Sunday, January 31, 2010

counter cartographies at unc

Check out this project by counter cartographies at UNC Chapel Hill.

Wednesday, January 13, 2010

teach-in tomorrow

"UC and Public Higher Education: A Teach-In with George Lakoff,
California State Senator Loni Hancock, and Jesse Cheng"

Thursday, January 14, 4-6 PM *1030 Humanities Gateway (*new location)

SENATOR LONI HANCOCK, Democrat from Oakland, represents the regions of
Alameda, Albany, Berkeley, Castro Valley, Dublin, El Sobrante,
Emeryville, Livermore, Oakland, Piedmont, Richmond, and San Pablo.
She has compiled an impressive record of legislation supporting the
environment and education.
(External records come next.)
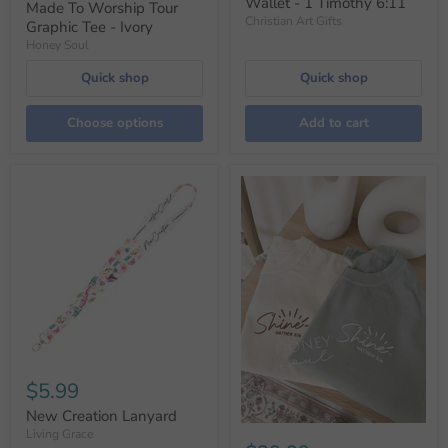
Wallet - 1 Timothy 6:11
Made To Worship Tour
Christian Art Gifts
Graphic Tee - Ivory
Honey Soul
Quick shop
Quick shop
Choose options
Add to cart
$5.99
New Creation Lanyard
Living Grace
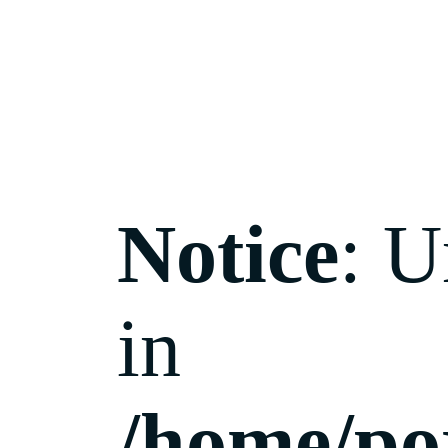
Notice
: U
in
/home/po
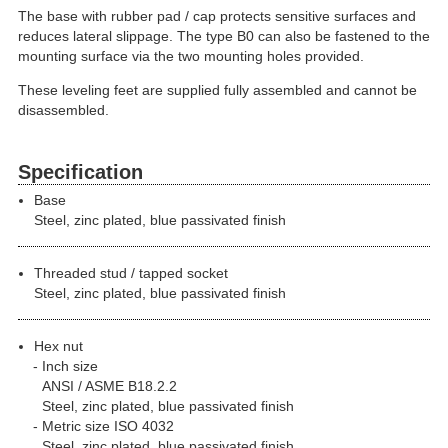
The base with rubber pad / cap protects sensitive surfaces and
reduces lateral slippage. The type B0 can also be fastened to the
mounting surface via the two mounting holes provided.
These leveling feet are supplied fully assembled and cannot be
disassembled.
Specification
Base
Steel, zinc plated, blue passivated finish
Threaded stud / tapped socket
Steel, zinc plated, blue passivated finish
Hex nut
Inch size
ANSI / ASME B18.2.2
Steel, zinc plated, blue passivated finish
Metric size ISO 4032
Steel, zinc plated, blue passivated finish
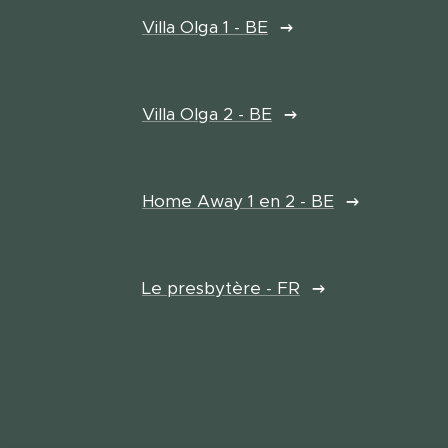
Villa Olga 1 - BE
Villa Olga 2 - BE
Home Away 1 en 2 - BE
Le presbytère - FR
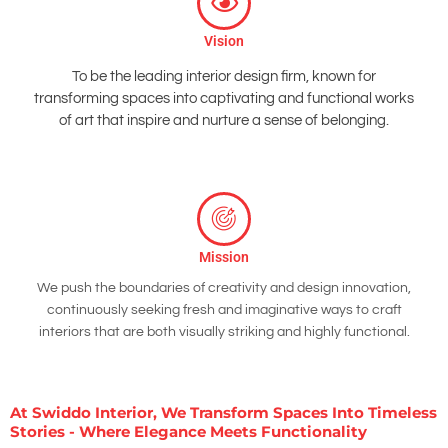
Vision
To be the leading interior design firm, known for
transforming spaces into captivating and functional works
of art that inspire and nurture a sense of belonging.
Mission
We push the boundaries of creativity and design innovation,
continuously seeking fresh and imaginative ways to craft
interiors that are both visually striking and highly functional.
At Swiddo Interior, We Transform Spaces Into Timeless
Stories - Where Elegance Meets Functionality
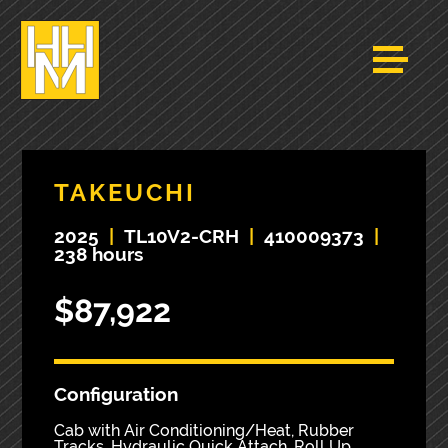
TAKEUCHI
2025
|
TL10V2-CRH
|
410009373
|
238 hours
$87,922
Configuration
Cab with Air Conditioning/Heat, Rubber
Tracks, Hydraulic Quick Attach, Roll Up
Recently, she was appointed to the new
"Joint Select Committee on Reform," a special legislative committee
set up by Assembly Speaker Karen Bass and Senate President Darrell
Steinberg to address the crisis in California's tax system. For more
information, see her website: http://dist09.casen.govoffice.com/

PROFESSOR GEORGE LAKOFF teaches cognitive and neural linguistics at UC
Berkeley. He is best known to humanists for his ground-breaking
collaborations with Mark Johnson, --Metaphors We Live By, and
--Philosophy of the Flesh--. In response to the UC budget crisis,
Professor Lakoff has shown exemplary leadership, taking the initiative
to promote a referendum that would return the California legislature
to the classical majority vote and eliminate the 2/3rd rule that has
crippled the state. For more information, see:
www.californiansfordemocracy.com or www.camajorityrule.com.
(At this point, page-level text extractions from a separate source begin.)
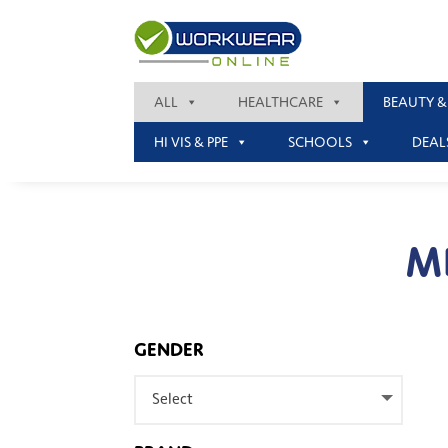
ALL
HEALTHCARE
BEAUTY &
HI VIS & PPE
SCHOOLS
DEAL
M
GENDER
Select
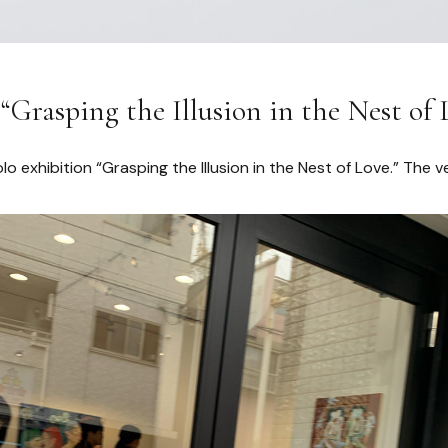
Grasping the Illusion in the Nest of 
olo exhibition “Grasping the Illusion in the Nest of Love.” The v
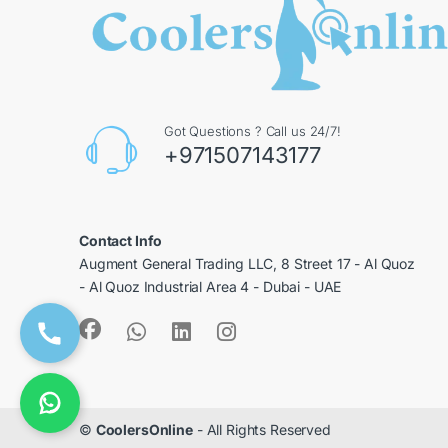
Got Questions ? Call us 24/7!
+971507143177
Contact Info
Augment General Trading LLC, 8 Street 17 - Al Quoz
- Al Quoz Industrial Area 4 - Dubai - UAE
©
CoolersOnline
- All Rights Reserved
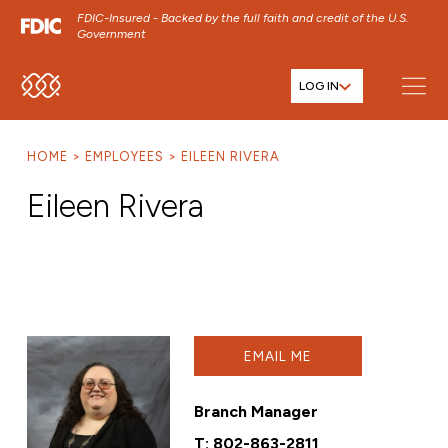
FDIC-Insured - Backed by the full faith and credit of the U.S.
Government
LOG IN
SKIP TO MAIN MENU
SKIP TO MAIN CONTENT
HOME
EMPLOYEES
EILEEN RIVERA
SKIP TO FOOTER CONTENT
Eileen Rivera
EMAIL ME
Branch Manager
T:
802-863-2811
JESSE CHENG is the student-regent to the UC Board of Regents and an
Asian American Studies major at UCI. He has also served as external
chair for the Asian Pacific Student Association, executive vice
president-elect for the Associated Students of UC Irvine, Academic
Senate representative for the Council on Education Policy and the
chair of the UC Student Fee Advisory Committee. Having attended the
UC Regents meetings for the past academic year, he has special insight
into their handling of the plight of students.

Please join us for this important event!